Was struck after a conversation about leadership by the parallels I see between it and parenting (or, at least, the parenting values we tend to choose as a family):

  • creating conditions for others to grow without treating them as “small”
  • legitimate peripheral participation: creating conditions for learning by observing and participating on one’s own terms in existing practices, rather than telling about how things should be
  • seriously addressing nightmares as serious stuff even when you can’t imagine how someone could be afraid of that
  • nurturing passions while taking care of safety
  • thinking in terms of boundaries and attractors
  • telling what is going to happen and discussing the options instead of pulling others along for a pre-arranged trip
  • believing that loving care and on-going conversation can get you much further than punishments and rewards
  • figuring out how to express love in another’s terms, not in your own
{ 7 comments… add one }
  • caheidelberger December 11, 2009, 21:08

    Lovely post — as a dad, I particularly like the point about taking others’ nightmares seriously, even when we know there’s nothing to be afraid of. Quite the challenging model for leadership!

  • Brandon R Allen December 14, 2009, 05:18

    This is a great point and something that I have thought about a lot.
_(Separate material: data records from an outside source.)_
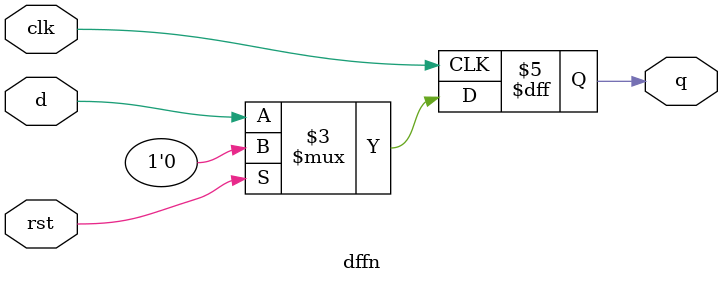
<source format=sv>
module dffn (q, d, clk, rst);
output q;
input d, clk, rst;
reg q;
always @(posedge clk)
if (rst) q <= 1'b0;
else q <= d;
endmodule

// If an engineer is willing to limit all modules to a single always block, 
// blocking assignments can be used to correctly model, simulate and synthesize
// the desired logic. Unfortunately this reasoning leads to the habit of placing 
// blocking assignments in other, more complex sequential always blocks that will 
// exhibit the race conditions

</source>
There are tons of parallels between the two although it seems that some people would be offended by saying that.

  • John Tropea December 16, 2009, 08:35

    Great post!

    I’m new to parenting with a 5th month old and really enjoyed reading the book “The Continuum Concept”. And hope to take onboard what I learn about complexity from Snowden and apply it to parenting.

    Chris Corrigan has a couple of good posts about parenting and emergent learning conditions which parallels with leadership in organisations…which is really the concept of an enterprise 2.0

    I posted about the midwife role in our homebirth…actually my post was before the actual birth.

    During the birth the midwife hung back and allowed my wife and I to share the experience as much as we could, she would only intervene if really needed…she set the conditions so we felt enabled and empowered.

    Very contrasted with a hospital approach of control, one-size-fits-all….


    • Lilia Efimova December 16, 2009, 11:25

      John, thanks for comments and links! As for the parenting books – I liked “The continuum concept”, but have have mixed feelings about it – I think it idealises too much this way of thinking/doing. Wrote a bit about it at http://blog.mathemagenic.com/2007/06/08/parenting-traditional-wisdom-and-modern-life/

      And, since we are at parenting books – the one that I would recommend any new (especially research-minded 🙂 parent to read is “Our Babies, Ourselves: How Biology and Culture Shape the Way We Parent” by Meredith F. Small.

  • bassinet February 1, 2010, 19:52

    These are very interesting parralel’s between the two. I find “believing that loving care and on-going conversation can get you much further than punishments and rewards” is the best trait that corresponds with leadership and a sound parenting philosophy. This deals with communication and we know that this is extremely important in a successful business and a strong family unit.